Print every line of the listing below without changing a single character, keeping the lines in the same order.
————
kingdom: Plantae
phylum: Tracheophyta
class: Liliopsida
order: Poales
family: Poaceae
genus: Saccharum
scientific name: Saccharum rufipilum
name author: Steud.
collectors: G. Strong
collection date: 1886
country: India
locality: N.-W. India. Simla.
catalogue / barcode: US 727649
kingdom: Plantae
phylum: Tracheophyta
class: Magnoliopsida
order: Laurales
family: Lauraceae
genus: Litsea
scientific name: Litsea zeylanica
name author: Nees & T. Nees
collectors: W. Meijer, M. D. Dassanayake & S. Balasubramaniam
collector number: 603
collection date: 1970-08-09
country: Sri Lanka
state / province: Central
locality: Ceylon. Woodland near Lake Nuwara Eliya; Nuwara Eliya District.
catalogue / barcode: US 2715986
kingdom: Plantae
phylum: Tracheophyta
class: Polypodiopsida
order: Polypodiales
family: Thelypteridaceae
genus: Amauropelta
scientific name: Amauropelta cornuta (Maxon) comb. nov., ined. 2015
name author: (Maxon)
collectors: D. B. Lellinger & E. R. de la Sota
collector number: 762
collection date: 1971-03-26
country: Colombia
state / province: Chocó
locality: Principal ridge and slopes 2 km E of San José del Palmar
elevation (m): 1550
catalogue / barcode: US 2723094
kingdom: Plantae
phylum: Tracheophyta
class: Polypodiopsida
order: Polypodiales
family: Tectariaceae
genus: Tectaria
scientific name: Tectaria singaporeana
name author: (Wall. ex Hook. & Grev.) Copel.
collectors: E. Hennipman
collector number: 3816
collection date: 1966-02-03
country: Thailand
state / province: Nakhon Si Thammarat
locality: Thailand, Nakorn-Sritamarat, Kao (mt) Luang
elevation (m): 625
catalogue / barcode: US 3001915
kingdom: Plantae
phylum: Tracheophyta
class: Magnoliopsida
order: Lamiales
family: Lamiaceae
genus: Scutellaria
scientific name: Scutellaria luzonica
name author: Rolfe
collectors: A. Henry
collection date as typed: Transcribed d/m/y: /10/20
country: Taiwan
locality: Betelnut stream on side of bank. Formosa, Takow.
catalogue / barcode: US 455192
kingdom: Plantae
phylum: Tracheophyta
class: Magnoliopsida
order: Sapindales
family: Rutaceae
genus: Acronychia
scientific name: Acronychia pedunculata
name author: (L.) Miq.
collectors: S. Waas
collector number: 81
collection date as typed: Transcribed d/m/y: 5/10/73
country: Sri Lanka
————
**TASK OUTPUT:**
kingdom: Plantae
phylum: Tracheophyta
class: Liliopsida
order: Poales
family: Poaceae
genus: Saccharum
scientific name: Saccharum rufipilum
name author: Steud.
collectors: G. Strong
collection date: 1886
country: India
locality: N.-W. India. Simla.
catalogue / barcode: US 727649
kingdom: Plantae
phylum: Tracheophyta
class: Magnoliopsida
order: Laurales
family: Lauraceae
genus: Litsea
scientific name: Litsea zeylanica
name author: Nees & T. Nees
collectors: W. Meijer, M. D. Dassanayake & S. Balasubramaniam
collector number: 603
collection date: 1970-08-09
country: Sri Lanka
state / province: Central
locality: Ceylon. Woodland near Lake Nuwara Eliya; Nuwara Eliya District.
catalogue / barcode: US 2715986
kingdom: Plantae
phylum: Tracheophyta
class: Polypodiopsida
order: Polypodiales
family: Thelypteridaceae
genus: Amauropelta
scientific name: Amauropelta cornuta (Maxon) comb. nov., ined. 2015
name author: (Maxon)
collectors: D. B. Lellinger & E. R. de la Sota
collector number: 762
collection date: 1971-03-26
country: Colombia
state / province: Chocó
locality: Principal ridge and slopes 2 km E of San José del Palmar
elevation (m): 1550
catalogue / barcode: US 2723094
kingdom: Plantae
phylum: Tracheophyta
class: Polypodiopsida
order: Polypodiales
family: Tectariaceae
genus: Tectaria
scientific name: Tectaria singaporeana
name author: (Wall. ex Hook. & Grev.) Copel.
collectors: E. Hennipman
collector number: 3816
collection date: 1966-02-03
country: Thailand
state / province: Nakhon Si Thammarat
locality: Thailand, Nakorn-Sritamarat, Kao (mt) Luang
elevation (m): 625
catalogue / barcode: US 3001915
kingdom: Plantae
phylum: Tracheophyta
class: Magnoliopsida
order: Lamiales
family: Lamiaceae
genus: Scutellaria
scientific name: Scutellaria luzonica
name author: Rolfe
collectors: A. Henry
collection date as typed: Transcribed d/m/y: /10/20
country: Taiwan
locality: Betelnut stream on side of bank. Formosa, Takow.
catalogue / barcode: US 455192
kingdom: Plantae
phylum: Tracheophyta
class: Magnoliopsida
order: Sapindales
family: Rutaceae
genus: Acronychia
scientific name: Acronychia pedunculata
name author: (L.) Miq.
collectors: S. Waas
collector number: 81
collection date as typed: Transcribed d/m/y: 5/10/73
country: Sri Lanka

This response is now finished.